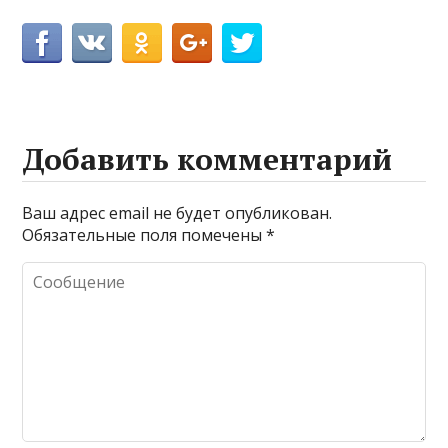
Добавить комментарий
Ваш адрес email не будет опубликован.
Обязательные поля помечены
*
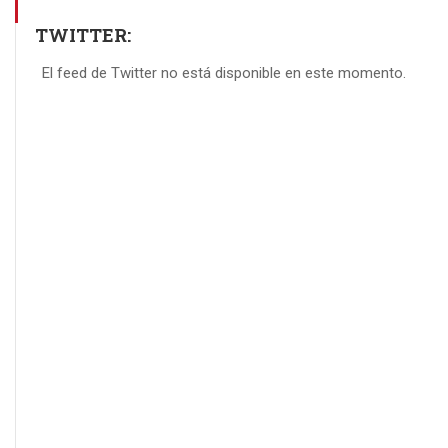
TWITTER:
El feed de Twitter no está disponible en este momento.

## DIRECTIONS
Count the lines in the entries above that contain the word "feed". Reply with the number only.

## YOUR RESPONSE
1